# START OF DATA PROVIDED
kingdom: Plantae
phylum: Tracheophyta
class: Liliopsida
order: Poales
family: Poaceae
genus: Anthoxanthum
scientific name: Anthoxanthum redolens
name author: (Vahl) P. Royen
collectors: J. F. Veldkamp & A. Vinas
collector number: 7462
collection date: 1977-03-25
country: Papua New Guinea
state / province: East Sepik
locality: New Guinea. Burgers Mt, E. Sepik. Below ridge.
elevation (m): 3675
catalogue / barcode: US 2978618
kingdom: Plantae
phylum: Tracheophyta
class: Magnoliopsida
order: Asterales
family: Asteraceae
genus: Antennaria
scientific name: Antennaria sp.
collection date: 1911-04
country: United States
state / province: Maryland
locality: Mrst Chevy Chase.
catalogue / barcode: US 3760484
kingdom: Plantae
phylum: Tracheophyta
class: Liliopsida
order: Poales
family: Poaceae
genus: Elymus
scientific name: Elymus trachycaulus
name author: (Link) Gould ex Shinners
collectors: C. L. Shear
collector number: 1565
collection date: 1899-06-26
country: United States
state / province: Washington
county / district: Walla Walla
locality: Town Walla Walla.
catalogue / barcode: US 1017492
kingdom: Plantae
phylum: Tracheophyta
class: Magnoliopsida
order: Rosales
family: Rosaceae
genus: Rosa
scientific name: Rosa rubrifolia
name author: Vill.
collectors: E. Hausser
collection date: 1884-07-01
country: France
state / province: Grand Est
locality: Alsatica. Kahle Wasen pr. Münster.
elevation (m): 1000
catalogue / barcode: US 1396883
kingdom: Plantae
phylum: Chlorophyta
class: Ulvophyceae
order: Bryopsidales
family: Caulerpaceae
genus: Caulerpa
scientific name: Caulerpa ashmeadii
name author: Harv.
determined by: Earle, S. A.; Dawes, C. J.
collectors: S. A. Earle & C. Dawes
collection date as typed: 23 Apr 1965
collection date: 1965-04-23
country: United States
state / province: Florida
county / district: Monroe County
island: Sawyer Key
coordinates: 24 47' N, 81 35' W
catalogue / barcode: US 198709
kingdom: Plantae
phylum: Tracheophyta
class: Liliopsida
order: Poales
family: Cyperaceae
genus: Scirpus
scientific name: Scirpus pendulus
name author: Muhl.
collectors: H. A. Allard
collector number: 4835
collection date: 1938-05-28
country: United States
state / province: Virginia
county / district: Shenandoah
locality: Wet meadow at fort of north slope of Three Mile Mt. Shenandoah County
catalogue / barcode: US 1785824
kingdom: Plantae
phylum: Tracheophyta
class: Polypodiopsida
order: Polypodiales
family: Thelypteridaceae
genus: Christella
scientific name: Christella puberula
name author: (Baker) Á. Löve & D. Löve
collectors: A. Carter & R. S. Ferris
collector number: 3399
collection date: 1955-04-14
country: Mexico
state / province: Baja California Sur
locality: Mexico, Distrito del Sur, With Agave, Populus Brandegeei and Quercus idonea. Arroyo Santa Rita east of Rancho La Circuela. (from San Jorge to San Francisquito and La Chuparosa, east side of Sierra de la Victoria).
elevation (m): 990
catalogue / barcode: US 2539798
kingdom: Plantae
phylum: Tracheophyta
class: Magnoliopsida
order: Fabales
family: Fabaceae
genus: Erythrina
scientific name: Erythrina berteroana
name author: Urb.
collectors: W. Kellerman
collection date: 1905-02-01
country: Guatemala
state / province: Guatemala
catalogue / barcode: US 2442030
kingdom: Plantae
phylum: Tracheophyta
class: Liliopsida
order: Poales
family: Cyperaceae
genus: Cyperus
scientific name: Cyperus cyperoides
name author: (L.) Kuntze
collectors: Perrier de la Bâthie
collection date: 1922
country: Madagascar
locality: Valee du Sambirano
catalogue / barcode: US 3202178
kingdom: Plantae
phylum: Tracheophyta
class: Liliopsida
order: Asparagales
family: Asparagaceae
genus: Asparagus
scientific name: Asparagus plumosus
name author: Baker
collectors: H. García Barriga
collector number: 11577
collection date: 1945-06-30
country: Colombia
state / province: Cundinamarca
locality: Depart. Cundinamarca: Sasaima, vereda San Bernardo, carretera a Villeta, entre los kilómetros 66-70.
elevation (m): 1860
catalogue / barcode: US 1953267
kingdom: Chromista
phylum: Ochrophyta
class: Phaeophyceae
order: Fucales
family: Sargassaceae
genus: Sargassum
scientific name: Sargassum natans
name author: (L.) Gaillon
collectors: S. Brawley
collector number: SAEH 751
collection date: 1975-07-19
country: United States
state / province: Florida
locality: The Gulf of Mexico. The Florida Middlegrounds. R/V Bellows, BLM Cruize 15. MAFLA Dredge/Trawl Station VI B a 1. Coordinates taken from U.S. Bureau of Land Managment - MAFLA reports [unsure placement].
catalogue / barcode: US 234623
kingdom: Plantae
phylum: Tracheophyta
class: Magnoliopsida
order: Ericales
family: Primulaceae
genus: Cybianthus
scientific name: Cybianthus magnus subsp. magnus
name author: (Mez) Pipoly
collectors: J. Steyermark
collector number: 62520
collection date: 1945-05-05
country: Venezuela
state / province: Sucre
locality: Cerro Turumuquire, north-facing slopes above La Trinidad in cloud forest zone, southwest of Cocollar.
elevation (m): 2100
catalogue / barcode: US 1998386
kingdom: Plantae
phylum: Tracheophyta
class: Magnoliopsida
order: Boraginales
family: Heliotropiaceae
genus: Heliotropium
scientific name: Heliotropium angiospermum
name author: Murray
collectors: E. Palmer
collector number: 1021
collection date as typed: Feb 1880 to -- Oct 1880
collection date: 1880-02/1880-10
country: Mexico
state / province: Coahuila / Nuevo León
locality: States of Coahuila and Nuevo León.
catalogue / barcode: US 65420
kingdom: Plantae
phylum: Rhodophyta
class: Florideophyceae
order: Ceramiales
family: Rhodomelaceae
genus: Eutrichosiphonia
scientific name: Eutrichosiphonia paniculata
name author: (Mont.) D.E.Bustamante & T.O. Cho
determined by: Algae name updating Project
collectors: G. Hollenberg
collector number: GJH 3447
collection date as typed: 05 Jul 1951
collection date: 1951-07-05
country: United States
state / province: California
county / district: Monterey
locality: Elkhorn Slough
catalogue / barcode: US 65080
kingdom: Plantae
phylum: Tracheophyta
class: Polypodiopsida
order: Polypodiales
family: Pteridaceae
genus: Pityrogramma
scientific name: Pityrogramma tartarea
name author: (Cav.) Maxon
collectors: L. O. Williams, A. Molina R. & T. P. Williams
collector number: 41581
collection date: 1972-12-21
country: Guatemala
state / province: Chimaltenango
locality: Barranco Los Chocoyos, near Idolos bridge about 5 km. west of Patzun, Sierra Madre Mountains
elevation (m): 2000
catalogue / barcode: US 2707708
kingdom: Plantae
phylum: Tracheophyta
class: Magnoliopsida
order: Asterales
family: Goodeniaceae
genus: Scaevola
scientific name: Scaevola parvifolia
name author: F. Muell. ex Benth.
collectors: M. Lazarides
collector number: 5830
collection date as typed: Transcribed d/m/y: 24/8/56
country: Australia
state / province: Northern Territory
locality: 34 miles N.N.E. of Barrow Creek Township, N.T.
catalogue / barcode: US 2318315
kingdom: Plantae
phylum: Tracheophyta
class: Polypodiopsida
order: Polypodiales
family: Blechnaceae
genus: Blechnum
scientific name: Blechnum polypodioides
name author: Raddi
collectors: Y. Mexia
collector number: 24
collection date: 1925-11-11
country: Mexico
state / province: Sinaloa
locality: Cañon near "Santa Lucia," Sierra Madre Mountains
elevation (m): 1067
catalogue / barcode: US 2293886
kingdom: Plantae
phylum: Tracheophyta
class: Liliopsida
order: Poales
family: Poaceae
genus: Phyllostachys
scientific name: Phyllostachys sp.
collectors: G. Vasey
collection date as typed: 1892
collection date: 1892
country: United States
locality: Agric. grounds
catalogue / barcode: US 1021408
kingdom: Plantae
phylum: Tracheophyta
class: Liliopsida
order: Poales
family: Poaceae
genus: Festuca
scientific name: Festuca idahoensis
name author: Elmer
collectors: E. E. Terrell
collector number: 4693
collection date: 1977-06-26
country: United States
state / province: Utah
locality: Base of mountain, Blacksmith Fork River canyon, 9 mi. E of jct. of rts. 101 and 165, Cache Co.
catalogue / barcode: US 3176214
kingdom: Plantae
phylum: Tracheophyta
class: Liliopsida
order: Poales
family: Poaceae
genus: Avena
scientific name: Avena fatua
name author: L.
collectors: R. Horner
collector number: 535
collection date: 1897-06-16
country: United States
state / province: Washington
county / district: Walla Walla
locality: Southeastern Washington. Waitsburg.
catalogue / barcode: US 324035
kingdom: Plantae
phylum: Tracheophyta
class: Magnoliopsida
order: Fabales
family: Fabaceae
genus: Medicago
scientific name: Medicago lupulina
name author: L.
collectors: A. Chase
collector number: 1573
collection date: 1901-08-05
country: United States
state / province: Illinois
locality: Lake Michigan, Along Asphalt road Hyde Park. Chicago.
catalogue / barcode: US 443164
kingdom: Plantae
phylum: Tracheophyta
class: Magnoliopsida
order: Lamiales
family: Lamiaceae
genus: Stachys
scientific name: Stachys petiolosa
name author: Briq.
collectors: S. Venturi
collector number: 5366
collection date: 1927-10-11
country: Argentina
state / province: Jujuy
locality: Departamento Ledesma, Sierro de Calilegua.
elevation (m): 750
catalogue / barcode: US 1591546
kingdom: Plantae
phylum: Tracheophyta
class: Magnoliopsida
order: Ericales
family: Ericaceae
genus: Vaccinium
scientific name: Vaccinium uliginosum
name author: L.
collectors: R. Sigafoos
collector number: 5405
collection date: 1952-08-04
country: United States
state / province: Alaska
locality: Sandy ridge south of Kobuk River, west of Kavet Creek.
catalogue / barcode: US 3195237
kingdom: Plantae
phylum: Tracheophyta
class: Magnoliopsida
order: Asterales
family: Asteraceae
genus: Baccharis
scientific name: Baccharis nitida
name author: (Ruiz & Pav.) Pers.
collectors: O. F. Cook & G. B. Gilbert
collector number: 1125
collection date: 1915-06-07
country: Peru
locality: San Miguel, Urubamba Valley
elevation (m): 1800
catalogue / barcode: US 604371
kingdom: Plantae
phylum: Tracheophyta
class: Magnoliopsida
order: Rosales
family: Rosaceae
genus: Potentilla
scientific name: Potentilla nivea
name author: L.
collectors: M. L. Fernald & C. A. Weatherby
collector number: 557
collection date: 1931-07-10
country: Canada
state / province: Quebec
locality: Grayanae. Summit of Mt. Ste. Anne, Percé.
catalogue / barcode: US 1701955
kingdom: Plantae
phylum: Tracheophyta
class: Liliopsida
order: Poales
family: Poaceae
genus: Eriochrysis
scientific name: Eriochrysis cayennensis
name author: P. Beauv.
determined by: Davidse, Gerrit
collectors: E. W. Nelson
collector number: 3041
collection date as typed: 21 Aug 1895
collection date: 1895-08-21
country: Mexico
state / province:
# END OF DATA PROVIDED
Please retype, unchanged, everything from the line that has "catalogue / barcode: US 2707708" through the line that has "collectors: Y. Mexia".

catalogue / barcode: US 2707708
kingdom: Plantae
phylum: Tracheophyta
class: Magnoliopsida
order: Asterales
family: Goodeniaceae
genus: Scaevola
scientific name: Scaevola parvifolia
name author: F. Muell. ex Benth.
collectors: M. Lazarides
collector number: 5830
collection date as typed: Transcribed d/m/y: 24/8/56
country: Australia
state / province: Northern Territory
locality: 34 miles N.N.E. of Barrow Creek Township, N.T.
catalogue / barcode: US 2318315
kingdom: Plantae
phylum: Tracheophyta
class: Polypodiopsida
order: Polypodiales
family: Blechnaceae
genus: Blechnum
scientific name: Blechnum polypodioides
name author: Raddi
collectors: Y. Mexia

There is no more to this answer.